Gene Editing with Crispr-Cas9 for Treating Beta-Hemoglobinopathies

CRISPR/Cas9 systems provide a powerful tool for precision genome editing due to their highly efficient targeting of specific DNA sequences in a genome. We have designed CRISPR single-guide RNAs (sgRNAs) containing the guide and tracr RNAs to selectively edit the human globin locus for potential therapeutic benefit in treating sickle cell anemia and beta-thalassemia.  Multiple sgRNAs have been identified and tested across key sites in the human globin locus, and the gene modification frequencies quantified in 293T, K562 and CD34⁺ hematopoietic progenitor cells. The nuclease cutting efficiency was determined by the rate of insertions, deletions or mutations (indels) from NHEJ-directed repair.
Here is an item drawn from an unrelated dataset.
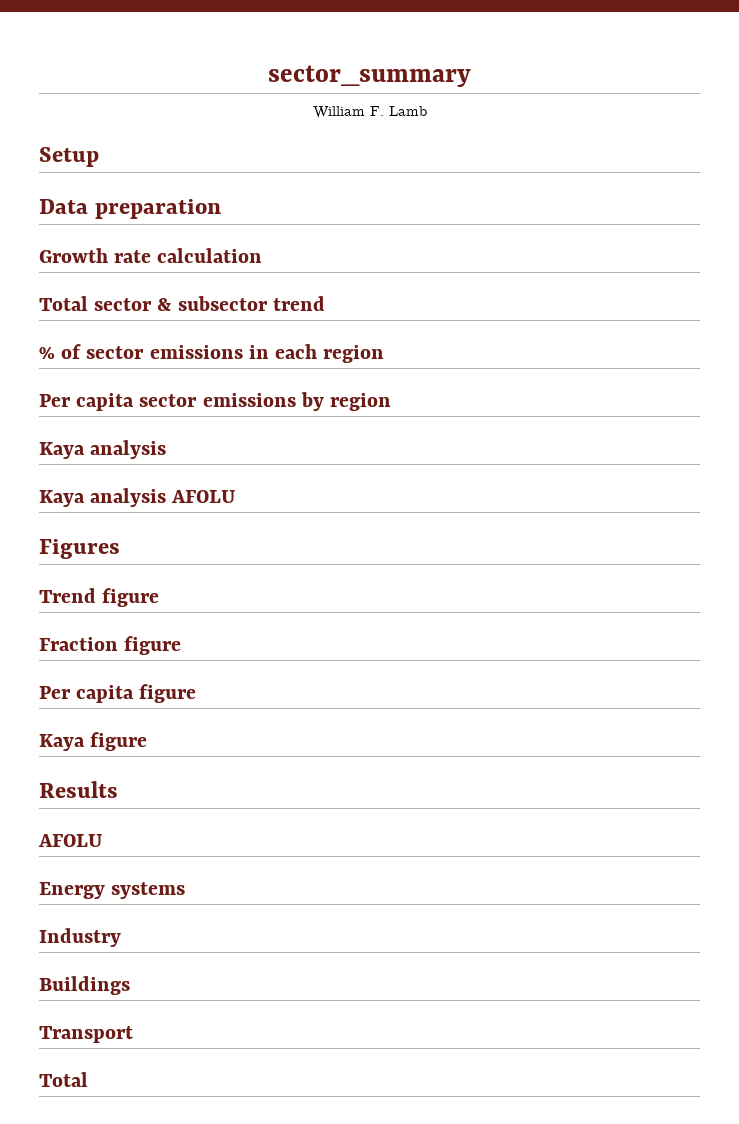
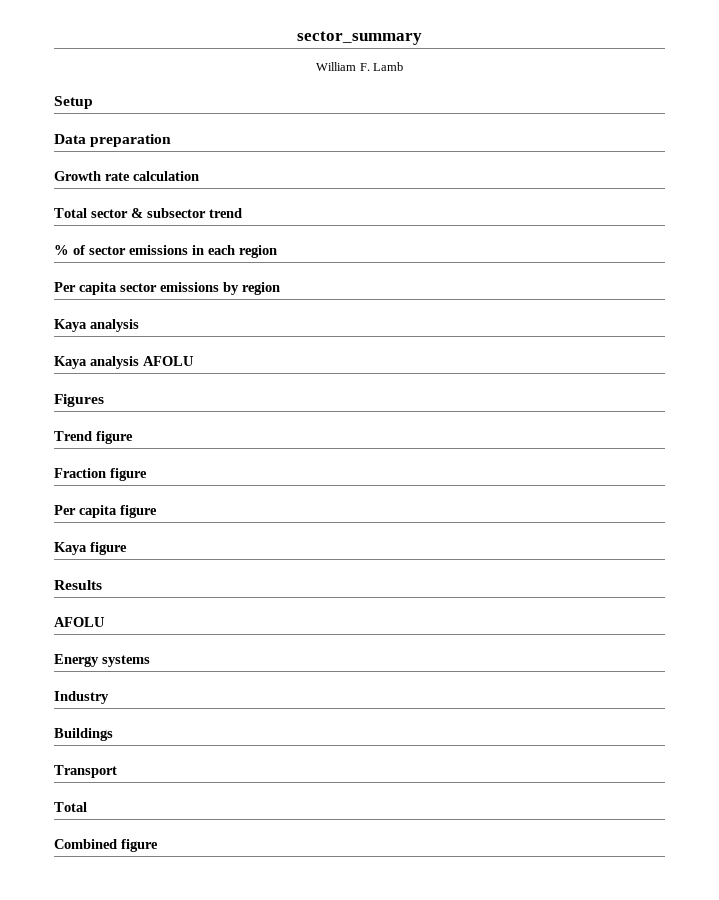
(88, 1079) none -> [54,839,158,852] // Combined figure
The indel rates for these sgRNAs ranged from <1% to ~70%. We found that there was only a weak correlation between indel rates and deletion frequencies, and the gene modification efficiency varied between cell lines/cell types. Although bioinformatics tools are available for sgRNA design, determining the optimal sgRNAs is still largely empiric and system-dependent, thus better bioinformatics tools are needed. Our results demonstrate that, with careful design and optimization of sgRNAs, efficient genome editing can be achieved with high specificity, which promises effective treatment of beta-hemoglobinopathies.